Pluto To Become A Planet Again? Scientists Take Hard Look At Reclassifying Pluto


Will Pluto become a planet again? It turns out that experts are still flummoxed on what the downgraded planet’s correct classification should be.

The Christian Science Monitor reports that the International Astronomical Union’s decision in 2006 to demote Pluto to a dwarf planet is being looked at a second time.

As it currently stands, NASA’s New Horizons mission has another element of confusion. Pluto is in a category its own but is neither a comet nor a planet.

Readings obtained from a spacecraft’s flyby in July 2015 were revealed this week in the Journal of Geophysical Research. The files illustrate that Pluto’s interaction with the solar wind is unlike anything they’ve witnessed in our solar system before.

“The results are astonishing. We were fascinated and surprised,” said lead author David J. McComas, who manages the Solar Wind Around Pluto (SWAP) instrument on New Horizons and is a professor in Princeton University’s Department of Astrophysical Sciences and the vice president for the Princeton Plasma Physics Laboratory. “We’ve now visited all nine of the classical planets and examined all their solar wind interactions, and we’ve never seen anything like this.”

As the report describes, the solar wind is a plasma, containing charged particles that speed from the sun at 100 million miles-per-hour. Scientists have learned that when a comet is the path of the solar wind, a substantial region of gentle slowing of its force takes place. Venus and Mars, however, will cause “an abrupt diversion,” according to the report.

Science Alert more clearly describes it when it explains that the sun fires out plasma winds of highly charged particles in the solar system every second of every day.

It’s the way that those particles interact with the atmospheres surrounding various planets, dwarf planets, moons, and comets that relay what composition of gas that covers these cosmic bodies — in addition to the gravitational pull they’re able to maintain.

In an example provided, as solar winds encounter a comet, they’re gently slowed down over a long distance. The “very subtle influence that the comet’s gravitational pull has on these charged particles would only be seen very close to the comet.”

Most researchers believed Pluto fell into the former category of acting like a comet until this latest stream of information emerged.

Now, Pluto is considered a hybrid.

“This is an intermediate interaction, a completely new type.

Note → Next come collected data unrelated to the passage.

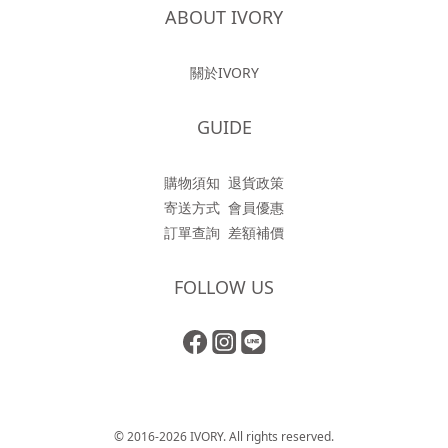
ABOUT IVORY
關於IVORY
GUIDE
購物須知
退貨政策
寄送方式
會員優惠
訂單查詢
差額補價
FOLLOW US
© 2016-2026 IVORY. All rights reserved.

It’s not comet-like, and it’s not planet-like. It’s in-between,” said Dr. McComas.

The scientific team was able to pinpoint these conclusions due to SWAP’s ability to distinguish between heavy methane ions, the principal gas bleeding into space from Pluto’s atmosphere, and the lighter hydrogen ions, which originate in the sun.

They were shocked to learn that Pluto’s gravity was sturdy enough to retain heavy ions in its extended atmosphere. According to Michael Liemohn, a University of Michigan astrophysicist who helped edit the paper, researchers found that “only a wisp of atmosphere leaves the planet as ions.”

The data acquired by New Horizon’s SWAP instrument may hold more surprises. Scientists will continue analyzing data over the years in an effort to better understand Pluto’s interaction with the solar wind.

“These results speak to the power of exploration,” said Alan Stern, New Horizons’ principal investigator, in a NASA press release. “Once again we’ve gone to a new kind of place and found ourselves discovering entirely new kinds of expressions in nature.”

Will Pluto be reclassified as a planet once more after this study?